◆ Supplied material ◆

------------------------------------------------

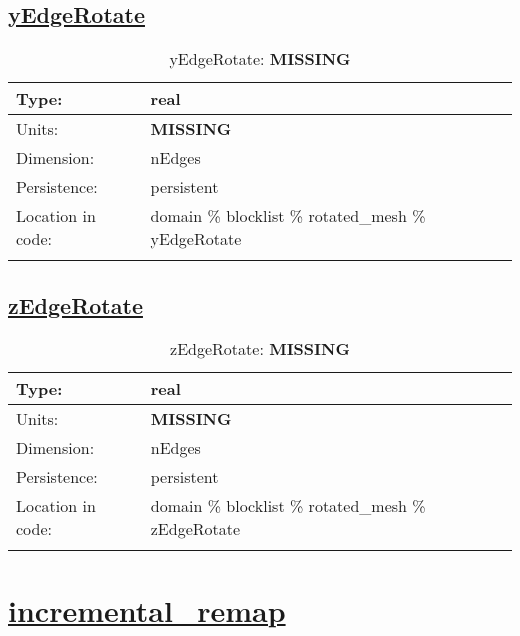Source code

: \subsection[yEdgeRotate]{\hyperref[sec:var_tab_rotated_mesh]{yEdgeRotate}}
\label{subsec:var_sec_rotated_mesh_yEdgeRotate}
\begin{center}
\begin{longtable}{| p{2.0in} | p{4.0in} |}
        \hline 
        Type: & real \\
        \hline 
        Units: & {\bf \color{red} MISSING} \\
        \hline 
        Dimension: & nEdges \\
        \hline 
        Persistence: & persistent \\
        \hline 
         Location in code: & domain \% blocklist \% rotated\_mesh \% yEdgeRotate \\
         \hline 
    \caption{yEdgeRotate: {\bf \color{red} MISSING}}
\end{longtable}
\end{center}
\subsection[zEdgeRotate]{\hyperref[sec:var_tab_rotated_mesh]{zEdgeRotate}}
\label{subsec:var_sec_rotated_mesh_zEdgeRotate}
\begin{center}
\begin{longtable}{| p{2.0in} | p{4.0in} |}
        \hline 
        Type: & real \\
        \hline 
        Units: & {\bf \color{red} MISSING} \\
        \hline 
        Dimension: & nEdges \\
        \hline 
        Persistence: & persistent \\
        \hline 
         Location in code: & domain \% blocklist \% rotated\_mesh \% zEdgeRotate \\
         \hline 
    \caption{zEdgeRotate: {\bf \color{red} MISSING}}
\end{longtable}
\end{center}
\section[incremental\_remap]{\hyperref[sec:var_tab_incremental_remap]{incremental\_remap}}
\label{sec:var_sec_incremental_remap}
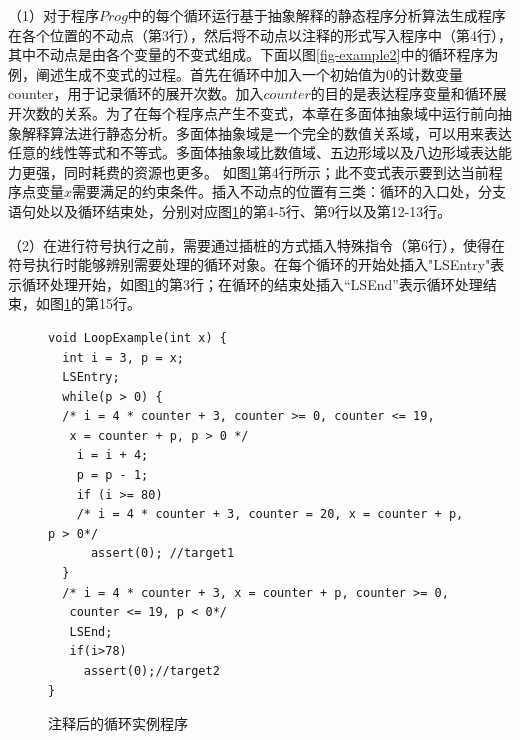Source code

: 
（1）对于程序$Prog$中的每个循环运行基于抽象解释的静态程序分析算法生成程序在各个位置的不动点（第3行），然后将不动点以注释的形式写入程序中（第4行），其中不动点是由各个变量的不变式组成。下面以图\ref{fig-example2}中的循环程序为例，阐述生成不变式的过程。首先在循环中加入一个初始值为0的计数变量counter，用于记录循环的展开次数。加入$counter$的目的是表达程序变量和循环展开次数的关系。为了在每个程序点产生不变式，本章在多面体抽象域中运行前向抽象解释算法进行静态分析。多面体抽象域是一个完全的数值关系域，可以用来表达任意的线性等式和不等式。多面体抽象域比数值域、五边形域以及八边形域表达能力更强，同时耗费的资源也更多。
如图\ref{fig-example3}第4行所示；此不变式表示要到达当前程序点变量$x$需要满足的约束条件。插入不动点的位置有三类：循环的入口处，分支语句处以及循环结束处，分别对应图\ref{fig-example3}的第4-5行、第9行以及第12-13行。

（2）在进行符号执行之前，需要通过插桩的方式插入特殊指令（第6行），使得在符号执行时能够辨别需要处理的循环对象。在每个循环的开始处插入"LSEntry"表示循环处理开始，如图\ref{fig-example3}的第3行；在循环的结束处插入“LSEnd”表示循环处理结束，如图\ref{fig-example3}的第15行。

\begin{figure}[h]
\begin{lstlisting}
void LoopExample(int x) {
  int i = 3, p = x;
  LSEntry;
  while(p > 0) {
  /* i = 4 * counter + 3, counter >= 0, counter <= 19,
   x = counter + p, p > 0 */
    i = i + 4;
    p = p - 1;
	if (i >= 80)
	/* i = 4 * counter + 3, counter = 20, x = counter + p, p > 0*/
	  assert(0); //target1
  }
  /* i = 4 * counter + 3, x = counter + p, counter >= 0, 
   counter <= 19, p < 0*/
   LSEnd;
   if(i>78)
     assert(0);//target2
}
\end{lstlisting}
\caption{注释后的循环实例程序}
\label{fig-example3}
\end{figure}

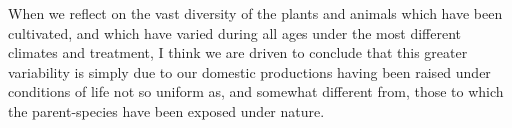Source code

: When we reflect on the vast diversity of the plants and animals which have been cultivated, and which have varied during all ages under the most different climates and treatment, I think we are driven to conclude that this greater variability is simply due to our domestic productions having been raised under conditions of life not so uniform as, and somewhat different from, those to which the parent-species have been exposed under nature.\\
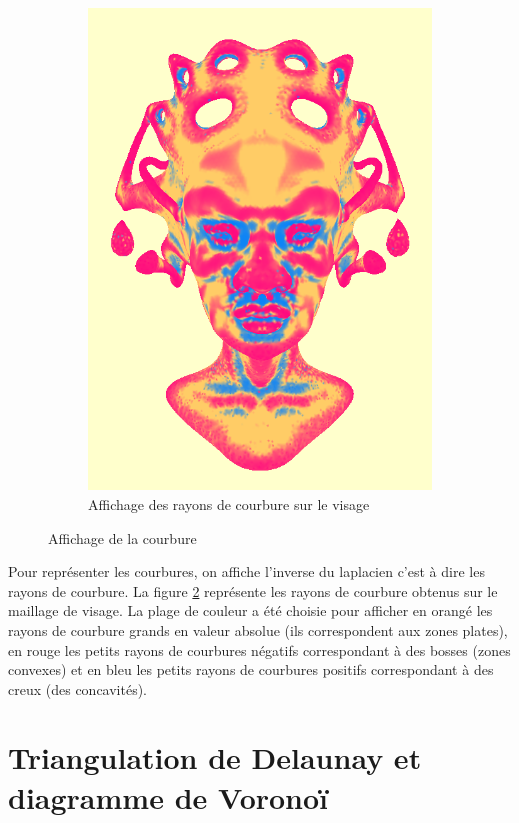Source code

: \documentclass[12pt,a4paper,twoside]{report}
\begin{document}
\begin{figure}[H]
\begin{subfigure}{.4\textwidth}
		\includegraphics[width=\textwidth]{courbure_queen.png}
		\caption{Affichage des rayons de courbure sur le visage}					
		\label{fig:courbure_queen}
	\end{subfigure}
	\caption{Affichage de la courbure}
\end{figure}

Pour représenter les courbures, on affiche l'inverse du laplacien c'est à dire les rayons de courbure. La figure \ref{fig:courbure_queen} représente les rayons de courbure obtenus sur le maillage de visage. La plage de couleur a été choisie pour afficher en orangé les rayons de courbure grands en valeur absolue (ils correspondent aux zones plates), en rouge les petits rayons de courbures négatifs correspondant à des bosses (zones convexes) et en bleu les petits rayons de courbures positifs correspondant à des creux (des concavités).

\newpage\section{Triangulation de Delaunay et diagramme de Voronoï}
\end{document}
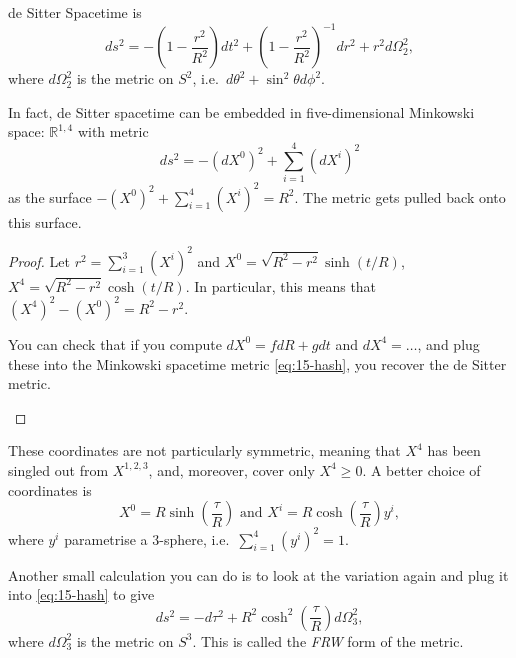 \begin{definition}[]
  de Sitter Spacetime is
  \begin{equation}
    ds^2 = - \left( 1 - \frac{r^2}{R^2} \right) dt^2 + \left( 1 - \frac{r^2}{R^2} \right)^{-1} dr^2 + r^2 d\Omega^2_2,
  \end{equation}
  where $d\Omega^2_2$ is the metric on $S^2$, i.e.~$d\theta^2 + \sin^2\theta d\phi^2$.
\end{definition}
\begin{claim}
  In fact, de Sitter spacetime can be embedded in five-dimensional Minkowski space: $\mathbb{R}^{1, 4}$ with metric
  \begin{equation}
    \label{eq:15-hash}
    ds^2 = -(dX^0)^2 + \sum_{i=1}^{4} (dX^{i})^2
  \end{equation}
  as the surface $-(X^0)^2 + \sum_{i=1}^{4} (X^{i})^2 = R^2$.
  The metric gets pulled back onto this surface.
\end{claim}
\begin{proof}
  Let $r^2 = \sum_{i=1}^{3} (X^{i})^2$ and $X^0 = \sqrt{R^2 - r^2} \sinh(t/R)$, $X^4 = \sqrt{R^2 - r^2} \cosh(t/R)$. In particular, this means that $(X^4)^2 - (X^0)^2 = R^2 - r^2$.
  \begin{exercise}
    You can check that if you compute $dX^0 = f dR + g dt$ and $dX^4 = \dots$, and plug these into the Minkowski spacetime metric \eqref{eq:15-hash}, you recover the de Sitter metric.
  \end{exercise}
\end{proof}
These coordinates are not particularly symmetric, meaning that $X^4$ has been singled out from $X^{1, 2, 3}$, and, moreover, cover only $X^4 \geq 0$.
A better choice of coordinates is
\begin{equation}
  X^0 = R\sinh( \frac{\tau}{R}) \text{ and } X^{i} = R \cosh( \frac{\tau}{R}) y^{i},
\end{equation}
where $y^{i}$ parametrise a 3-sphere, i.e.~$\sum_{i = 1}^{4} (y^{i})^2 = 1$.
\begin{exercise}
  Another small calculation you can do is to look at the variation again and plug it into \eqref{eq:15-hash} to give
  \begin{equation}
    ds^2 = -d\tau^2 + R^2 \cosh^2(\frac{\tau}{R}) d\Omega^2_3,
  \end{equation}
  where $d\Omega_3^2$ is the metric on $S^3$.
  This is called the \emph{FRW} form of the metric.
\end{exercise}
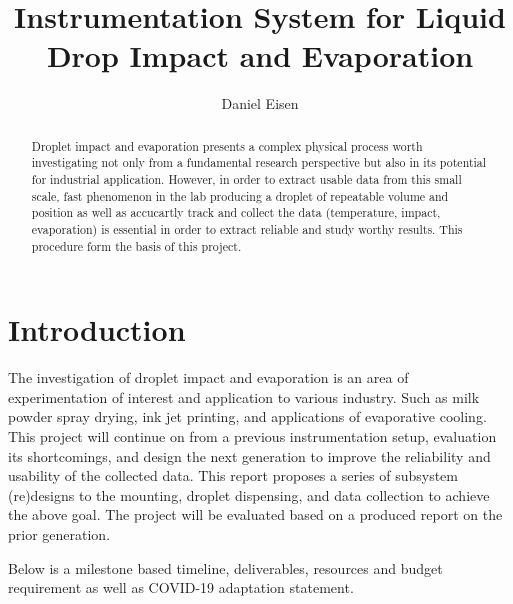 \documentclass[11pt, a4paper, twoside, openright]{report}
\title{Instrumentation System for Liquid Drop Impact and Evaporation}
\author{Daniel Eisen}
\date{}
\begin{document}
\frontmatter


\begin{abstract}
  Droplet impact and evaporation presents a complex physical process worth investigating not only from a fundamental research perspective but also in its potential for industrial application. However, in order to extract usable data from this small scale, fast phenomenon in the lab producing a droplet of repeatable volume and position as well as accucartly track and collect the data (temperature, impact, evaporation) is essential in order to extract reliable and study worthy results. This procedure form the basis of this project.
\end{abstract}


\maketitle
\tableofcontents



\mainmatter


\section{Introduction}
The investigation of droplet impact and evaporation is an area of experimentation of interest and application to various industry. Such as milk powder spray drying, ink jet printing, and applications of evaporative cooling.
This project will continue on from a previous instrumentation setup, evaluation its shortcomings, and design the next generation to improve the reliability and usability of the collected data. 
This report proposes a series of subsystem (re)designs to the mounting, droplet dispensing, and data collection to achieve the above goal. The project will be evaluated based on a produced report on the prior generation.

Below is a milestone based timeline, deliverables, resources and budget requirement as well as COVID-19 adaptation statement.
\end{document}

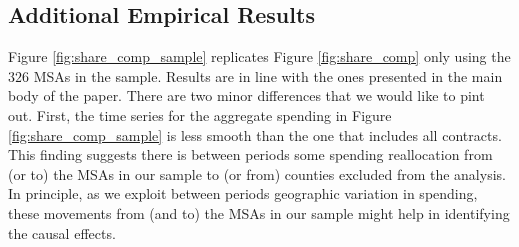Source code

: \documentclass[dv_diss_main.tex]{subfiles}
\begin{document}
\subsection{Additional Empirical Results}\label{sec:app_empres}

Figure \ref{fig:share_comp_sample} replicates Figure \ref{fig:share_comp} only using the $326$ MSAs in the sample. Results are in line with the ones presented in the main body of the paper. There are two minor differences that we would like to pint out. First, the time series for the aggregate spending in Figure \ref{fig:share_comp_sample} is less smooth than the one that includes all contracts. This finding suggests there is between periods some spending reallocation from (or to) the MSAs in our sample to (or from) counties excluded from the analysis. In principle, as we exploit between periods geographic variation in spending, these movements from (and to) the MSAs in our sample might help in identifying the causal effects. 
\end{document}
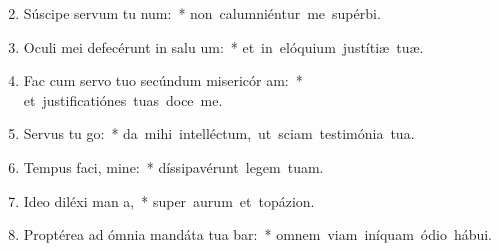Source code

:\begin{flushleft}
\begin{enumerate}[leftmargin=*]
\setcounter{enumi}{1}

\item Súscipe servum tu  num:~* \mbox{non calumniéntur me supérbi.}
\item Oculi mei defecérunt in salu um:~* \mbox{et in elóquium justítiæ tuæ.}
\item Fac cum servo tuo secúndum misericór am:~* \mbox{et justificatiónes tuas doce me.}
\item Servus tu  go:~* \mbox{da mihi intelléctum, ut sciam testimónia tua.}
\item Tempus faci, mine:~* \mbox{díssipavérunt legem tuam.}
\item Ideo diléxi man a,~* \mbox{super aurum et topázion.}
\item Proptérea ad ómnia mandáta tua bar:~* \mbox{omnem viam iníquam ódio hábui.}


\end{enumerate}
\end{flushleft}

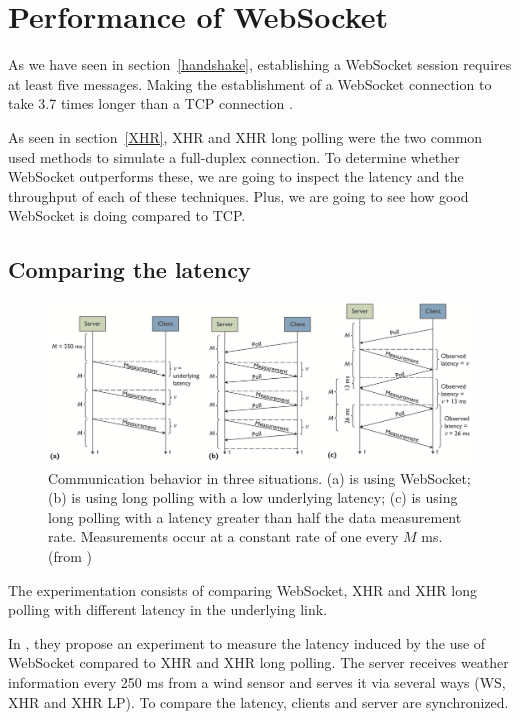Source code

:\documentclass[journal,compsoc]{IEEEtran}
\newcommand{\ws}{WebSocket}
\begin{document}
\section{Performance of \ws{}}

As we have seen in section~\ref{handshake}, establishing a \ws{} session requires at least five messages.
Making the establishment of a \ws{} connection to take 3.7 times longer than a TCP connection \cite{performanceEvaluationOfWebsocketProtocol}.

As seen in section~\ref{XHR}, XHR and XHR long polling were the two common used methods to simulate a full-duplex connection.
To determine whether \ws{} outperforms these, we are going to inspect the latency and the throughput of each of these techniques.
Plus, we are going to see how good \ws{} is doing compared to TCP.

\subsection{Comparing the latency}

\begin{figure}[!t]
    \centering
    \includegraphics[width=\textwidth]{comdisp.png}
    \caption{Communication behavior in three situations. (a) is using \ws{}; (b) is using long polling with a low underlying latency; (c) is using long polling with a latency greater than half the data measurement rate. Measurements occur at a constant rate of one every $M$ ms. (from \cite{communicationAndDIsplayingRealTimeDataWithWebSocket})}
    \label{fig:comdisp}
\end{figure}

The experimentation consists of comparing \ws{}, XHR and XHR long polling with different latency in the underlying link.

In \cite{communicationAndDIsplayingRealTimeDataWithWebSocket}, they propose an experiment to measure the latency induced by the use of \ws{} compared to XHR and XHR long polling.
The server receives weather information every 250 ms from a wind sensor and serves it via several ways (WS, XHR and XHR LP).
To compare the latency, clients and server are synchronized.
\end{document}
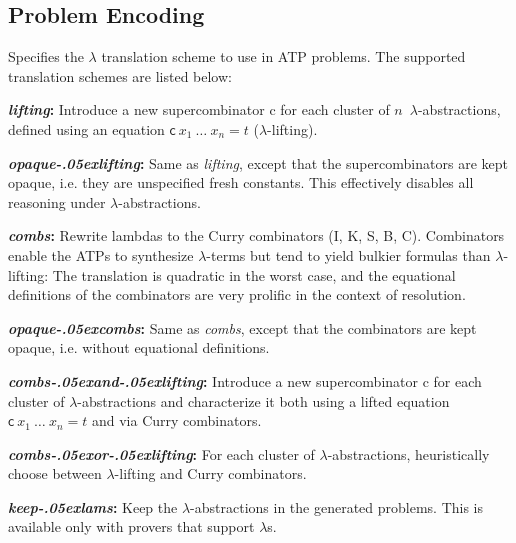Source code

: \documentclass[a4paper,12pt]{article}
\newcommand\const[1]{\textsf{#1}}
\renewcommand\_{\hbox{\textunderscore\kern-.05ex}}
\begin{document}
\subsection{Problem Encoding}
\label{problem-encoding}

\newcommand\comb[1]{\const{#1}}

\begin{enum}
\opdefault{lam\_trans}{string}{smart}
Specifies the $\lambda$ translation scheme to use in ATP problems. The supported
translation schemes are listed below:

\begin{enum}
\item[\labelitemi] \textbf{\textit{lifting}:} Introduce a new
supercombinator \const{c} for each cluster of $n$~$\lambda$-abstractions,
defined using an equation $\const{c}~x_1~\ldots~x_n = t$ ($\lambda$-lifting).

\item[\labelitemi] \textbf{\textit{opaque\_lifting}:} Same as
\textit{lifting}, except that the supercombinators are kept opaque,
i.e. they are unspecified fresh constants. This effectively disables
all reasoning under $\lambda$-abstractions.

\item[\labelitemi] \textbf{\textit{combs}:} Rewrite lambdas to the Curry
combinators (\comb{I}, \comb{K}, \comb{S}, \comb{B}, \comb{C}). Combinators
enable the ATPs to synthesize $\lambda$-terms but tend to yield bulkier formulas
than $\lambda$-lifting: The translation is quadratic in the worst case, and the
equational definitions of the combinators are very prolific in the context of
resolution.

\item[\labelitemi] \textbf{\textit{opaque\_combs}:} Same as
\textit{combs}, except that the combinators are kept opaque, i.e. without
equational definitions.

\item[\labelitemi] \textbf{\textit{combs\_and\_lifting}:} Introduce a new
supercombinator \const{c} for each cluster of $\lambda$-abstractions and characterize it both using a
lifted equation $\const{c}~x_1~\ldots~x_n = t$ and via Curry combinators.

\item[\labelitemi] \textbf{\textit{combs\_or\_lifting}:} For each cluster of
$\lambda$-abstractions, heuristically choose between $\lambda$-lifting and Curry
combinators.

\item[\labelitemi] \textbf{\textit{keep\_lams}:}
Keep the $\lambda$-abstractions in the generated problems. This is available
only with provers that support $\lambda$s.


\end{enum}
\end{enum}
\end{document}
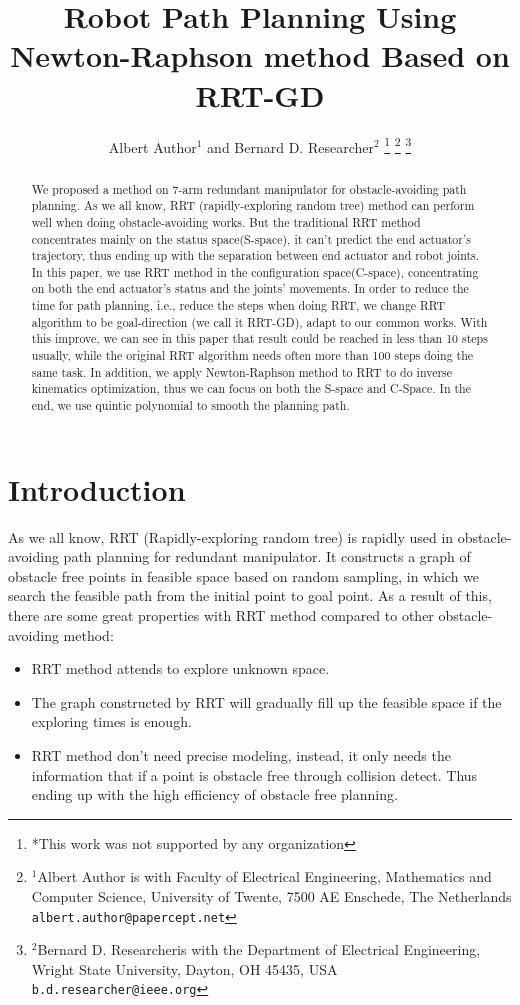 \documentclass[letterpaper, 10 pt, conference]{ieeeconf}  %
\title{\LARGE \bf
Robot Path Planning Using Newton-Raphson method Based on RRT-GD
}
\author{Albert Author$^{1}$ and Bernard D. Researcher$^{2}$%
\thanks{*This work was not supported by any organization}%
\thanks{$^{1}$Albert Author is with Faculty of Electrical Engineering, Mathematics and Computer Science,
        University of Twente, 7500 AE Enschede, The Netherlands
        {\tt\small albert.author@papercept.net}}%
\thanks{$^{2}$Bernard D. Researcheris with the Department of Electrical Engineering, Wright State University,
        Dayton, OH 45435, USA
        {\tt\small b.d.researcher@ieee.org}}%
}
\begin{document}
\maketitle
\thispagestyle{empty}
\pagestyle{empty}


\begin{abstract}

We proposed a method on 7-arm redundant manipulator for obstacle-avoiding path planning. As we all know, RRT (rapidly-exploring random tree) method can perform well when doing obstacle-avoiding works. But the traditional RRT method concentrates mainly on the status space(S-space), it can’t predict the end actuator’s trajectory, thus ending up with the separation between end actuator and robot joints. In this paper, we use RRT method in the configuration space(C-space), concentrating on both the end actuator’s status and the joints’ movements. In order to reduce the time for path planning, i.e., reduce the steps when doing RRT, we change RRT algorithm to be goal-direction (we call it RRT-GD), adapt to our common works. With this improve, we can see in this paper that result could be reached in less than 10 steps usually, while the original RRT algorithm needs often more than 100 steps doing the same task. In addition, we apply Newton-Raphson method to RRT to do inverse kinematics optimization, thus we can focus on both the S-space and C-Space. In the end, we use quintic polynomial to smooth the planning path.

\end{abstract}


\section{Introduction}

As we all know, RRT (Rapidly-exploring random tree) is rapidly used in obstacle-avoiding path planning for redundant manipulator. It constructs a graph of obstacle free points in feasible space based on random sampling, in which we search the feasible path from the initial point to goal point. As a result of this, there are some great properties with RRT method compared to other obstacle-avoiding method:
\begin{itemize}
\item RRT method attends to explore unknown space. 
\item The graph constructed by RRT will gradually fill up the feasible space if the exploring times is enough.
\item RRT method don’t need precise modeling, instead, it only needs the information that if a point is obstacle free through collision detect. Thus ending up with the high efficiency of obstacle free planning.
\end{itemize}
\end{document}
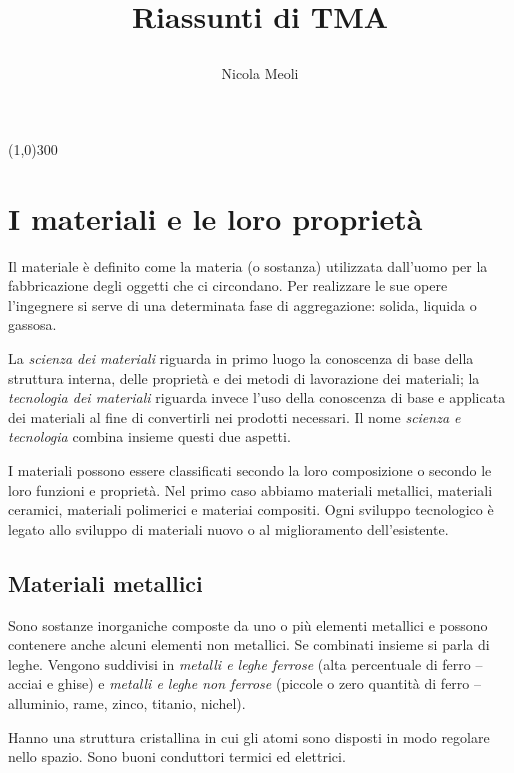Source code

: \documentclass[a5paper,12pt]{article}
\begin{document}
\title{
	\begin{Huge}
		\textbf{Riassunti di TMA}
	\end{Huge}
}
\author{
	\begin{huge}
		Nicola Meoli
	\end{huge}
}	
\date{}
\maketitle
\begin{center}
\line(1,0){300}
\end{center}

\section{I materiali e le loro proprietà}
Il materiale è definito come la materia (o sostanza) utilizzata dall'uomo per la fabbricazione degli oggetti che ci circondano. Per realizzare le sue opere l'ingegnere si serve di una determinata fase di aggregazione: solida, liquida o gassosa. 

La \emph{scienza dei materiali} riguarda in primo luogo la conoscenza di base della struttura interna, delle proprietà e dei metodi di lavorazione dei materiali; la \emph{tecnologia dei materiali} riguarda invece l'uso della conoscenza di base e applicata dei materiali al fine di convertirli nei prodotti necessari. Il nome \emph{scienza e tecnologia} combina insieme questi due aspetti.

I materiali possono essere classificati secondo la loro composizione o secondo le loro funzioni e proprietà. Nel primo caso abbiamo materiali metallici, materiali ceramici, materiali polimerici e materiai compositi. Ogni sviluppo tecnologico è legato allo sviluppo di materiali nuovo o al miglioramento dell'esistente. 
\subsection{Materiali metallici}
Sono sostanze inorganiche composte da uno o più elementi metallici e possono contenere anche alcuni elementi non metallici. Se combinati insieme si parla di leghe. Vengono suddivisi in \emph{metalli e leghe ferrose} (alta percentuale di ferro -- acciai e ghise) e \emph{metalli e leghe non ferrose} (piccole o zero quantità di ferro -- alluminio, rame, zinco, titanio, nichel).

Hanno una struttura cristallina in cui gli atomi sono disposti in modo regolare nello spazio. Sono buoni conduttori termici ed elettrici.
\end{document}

------------------------------------------------

Check each line of the data above, and please copy the ones in which the string "Sitter" occurs.

  de Sitter Spacetime is
  In fact, de Sitter spacetime can be embedded in five-dimensional Minkowski space: $\mathbb{R}^{1, 4}$ with metric
    You can check that if you compute $dX^0 = f dR + g dt$ and $dX^4 = \dots$, and plug these into the Minkowski spacetime metric \eqref{eq:15-hash}, you recover the de Sitter metric.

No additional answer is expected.